─── Page excerpt

The interesting articles on Subrahmanyan Chandrasekhar dealt primarily with his accomplishments in astrophysics. Less known, perhaps, is his pivotal role in bringing the significance of the Stokes polarization parameters1 to the attention of the optics community in 1946. Those parameters are now considered a cornerstone of modern optics.

In the late 1960s at the Catholic University of America, my doctoral thesis adviser, Peter Livingston, suggested that I express my final results in terms of the Stokes polarization parameters, which I had never heard of. After a little searching I found a paper by Ugo Fano2 that discussed the Stokes parameters. The first two references in Fano’s paper were to two French scientists,3 and the next was to Chandrasekhar’s 1946 paper.4 By 1940 the Stokes parameters were nearly forgotten in the English-language scientific literature, although they continued to be taught in France.

──────
─── Data under study

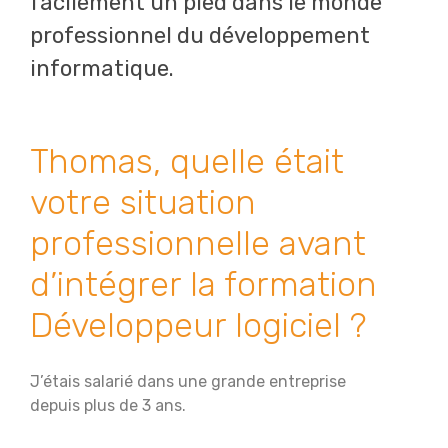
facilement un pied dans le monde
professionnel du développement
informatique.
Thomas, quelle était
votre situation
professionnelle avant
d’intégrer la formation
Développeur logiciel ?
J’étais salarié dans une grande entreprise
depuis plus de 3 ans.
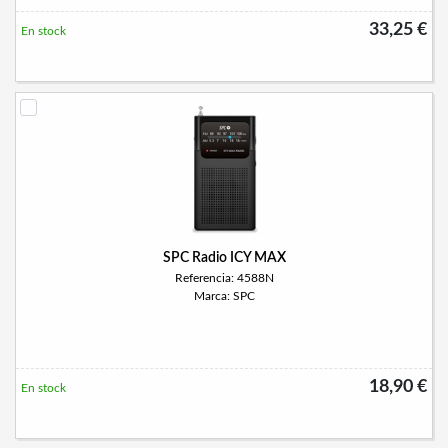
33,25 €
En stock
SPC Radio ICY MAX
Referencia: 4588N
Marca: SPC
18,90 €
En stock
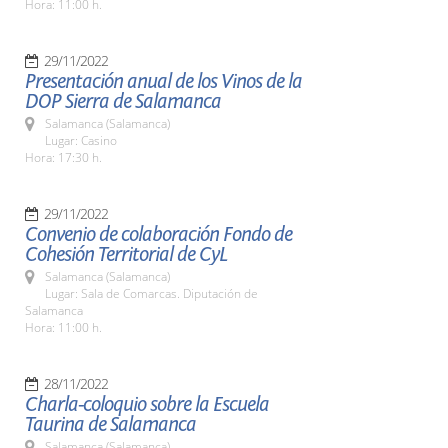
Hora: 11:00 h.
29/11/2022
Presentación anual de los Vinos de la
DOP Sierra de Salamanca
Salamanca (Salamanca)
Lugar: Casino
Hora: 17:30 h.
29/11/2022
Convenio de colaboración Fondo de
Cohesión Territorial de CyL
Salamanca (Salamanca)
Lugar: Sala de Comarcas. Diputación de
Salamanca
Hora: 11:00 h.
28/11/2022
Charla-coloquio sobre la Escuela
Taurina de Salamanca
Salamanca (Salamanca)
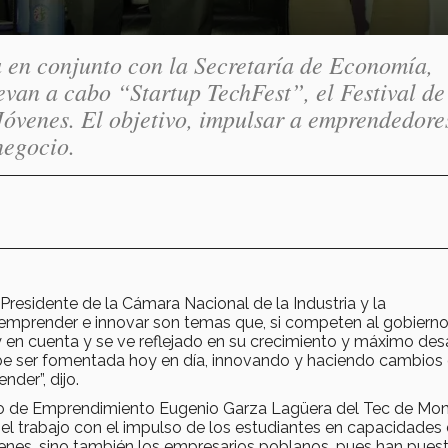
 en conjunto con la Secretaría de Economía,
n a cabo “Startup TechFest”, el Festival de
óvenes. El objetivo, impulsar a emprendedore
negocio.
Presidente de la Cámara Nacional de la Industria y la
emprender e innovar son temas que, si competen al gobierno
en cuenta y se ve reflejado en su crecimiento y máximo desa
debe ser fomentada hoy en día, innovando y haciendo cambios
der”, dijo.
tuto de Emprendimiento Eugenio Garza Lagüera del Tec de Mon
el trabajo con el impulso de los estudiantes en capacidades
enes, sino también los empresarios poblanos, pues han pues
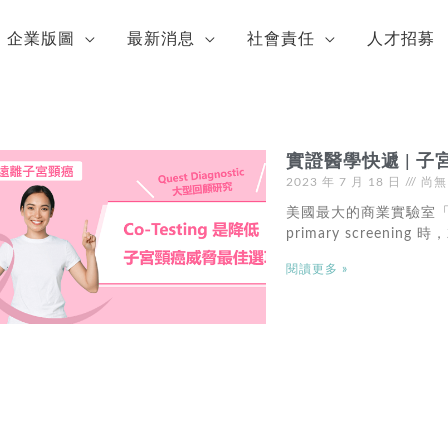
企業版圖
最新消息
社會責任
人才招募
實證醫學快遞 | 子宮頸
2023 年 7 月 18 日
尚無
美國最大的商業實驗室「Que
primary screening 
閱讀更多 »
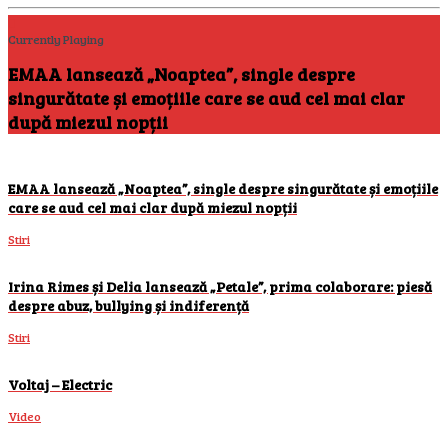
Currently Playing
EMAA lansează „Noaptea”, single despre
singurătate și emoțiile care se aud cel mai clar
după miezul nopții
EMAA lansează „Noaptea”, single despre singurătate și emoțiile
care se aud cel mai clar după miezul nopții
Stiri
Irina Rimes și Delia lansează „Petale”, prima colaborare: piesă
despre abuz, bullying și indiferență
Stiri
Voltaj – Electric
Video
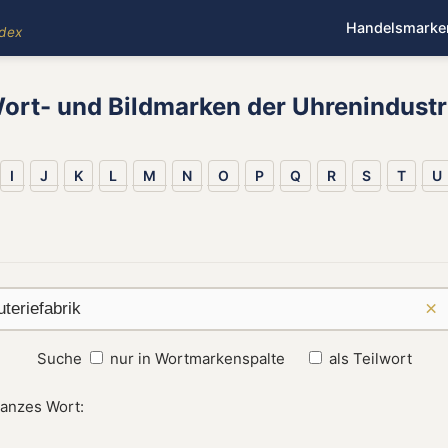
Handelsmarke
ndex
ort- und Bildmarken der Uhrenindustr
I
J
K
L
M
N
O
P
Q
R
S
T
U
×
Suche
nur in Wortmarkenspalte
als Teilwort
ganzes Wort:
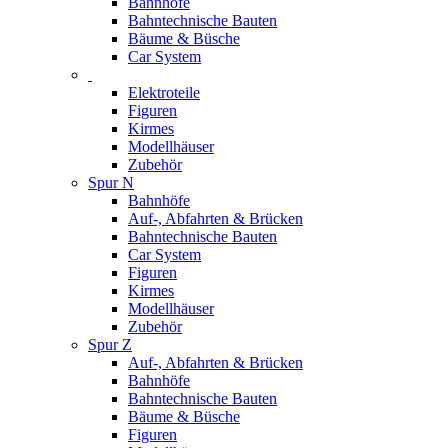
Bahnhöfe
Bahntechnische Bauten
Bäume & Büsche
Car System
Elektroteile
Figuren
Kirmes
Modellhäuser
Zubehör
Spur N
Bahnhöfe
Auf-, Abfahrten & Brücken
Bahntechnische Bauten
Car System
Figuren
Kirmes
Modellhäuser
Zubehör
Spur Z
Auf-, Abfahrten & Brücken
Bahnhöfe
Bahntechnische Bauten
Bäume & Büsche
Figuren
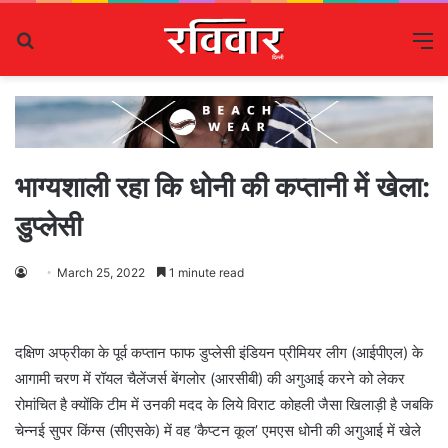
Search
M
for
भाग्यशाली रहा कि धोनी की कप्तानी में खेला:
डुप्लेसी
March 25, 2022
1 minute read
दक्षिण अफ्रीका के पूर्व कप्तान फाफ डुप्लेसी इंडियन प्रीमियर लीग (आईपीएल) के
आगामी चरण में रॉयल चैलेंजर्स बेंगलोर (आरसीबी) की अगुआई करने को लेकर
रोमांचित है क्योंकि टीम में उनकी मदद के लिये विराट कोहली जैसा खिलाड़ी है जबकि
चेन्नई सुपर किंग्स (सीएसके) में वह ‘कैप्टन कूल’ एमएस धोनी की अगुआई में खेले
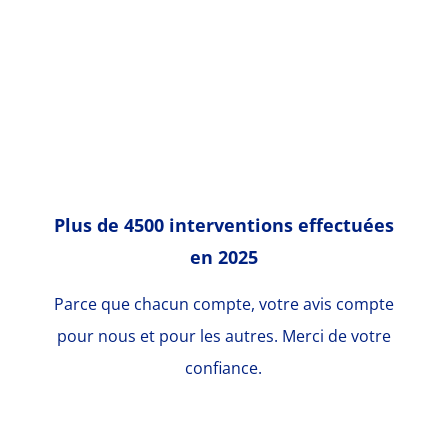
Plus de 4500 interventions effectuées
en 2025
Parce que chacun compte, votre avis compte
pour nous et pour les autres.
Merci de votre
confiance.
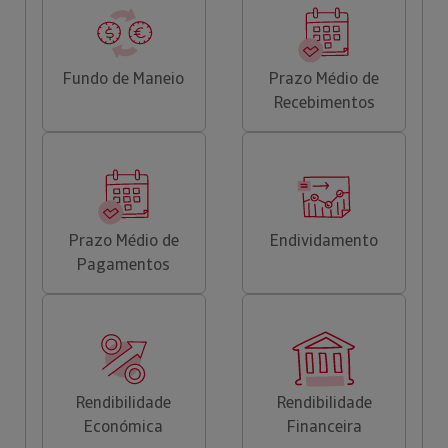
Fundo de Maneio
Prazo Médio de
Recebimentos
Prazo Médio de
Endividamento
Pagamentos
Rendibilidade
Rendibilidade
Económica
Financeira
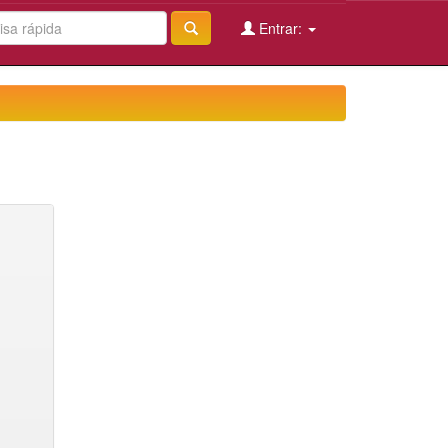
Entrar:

──────

• _Questions_
1. Please reproduce the passage on Chandrasekhar and the Stokes parameters starting at "In the late" and ending at "taught in France.", swapping "doctoral thesis adviser" for "graduate supervisor".
2. Check these statements against the passage on Chandrasekhar and the Stokes parameters. For each one, answer yes or no and quote the deciding words. (a) Fano's paper cited a 1946 paper by Chandrasekhar. (b) By 1940 the Stokes parameters were no longer taught in France. (c) The writer first read about the Stokes parameters in a paper by Peter Livingston.
3. Write a continuation of the passage on Chandrasekhar and the Stokes parameters, picking up right after its final sentence.

• _Results for each task_
1.
In the late 1960s at the Catholic University of America, my graduate supervisor, Peter Livingston, suggested that I express my final results in terms of the Stokes polarization parameters, which I had never heard of. After a little searching I found a paper by Ugo Fano2 that discussed the Stokes parameters. The first two references in Fano’s paper were to two French scientists,3 and the next was to Chandrasekhar’s 1946 paper.4 By 1940 the Stokes parameters were nearly forgotten in the English-language scientific literature, although they continued to be taught in France.

2.
(a) Yes: "the next was to Chandrasekhar’s 1946 paper"
(b) No: "although they continued to be taught in France"
(c) No: "I found a paper by Ugo Fano"

3.
In 1942 one of those two French papers (reference [3], Perrin) suddenly and quietly brought the Stokes parameters back to light in the English-speaking world. However, few optical physicists regularly read the Journal of Chemical Physics. Furthermore, allied efforts during World War II meant that few US and UK scientists had time to read the literature.

I was especially interested in knowing how Chandrasekhar, working in astrophysics, had found out about the Stokes parameters. He was to receive an astrophysics award at the 1969 annual meeting of the American Physical Society, and I decided to attend. Arriving early at the ceremony, I found him sitting by himself. I introduced myself, told him briefly about my research, and asked how he had learned about the Stokes parameters. His face lit up, he invited me to sit down, and he answered, “Because of a bet!”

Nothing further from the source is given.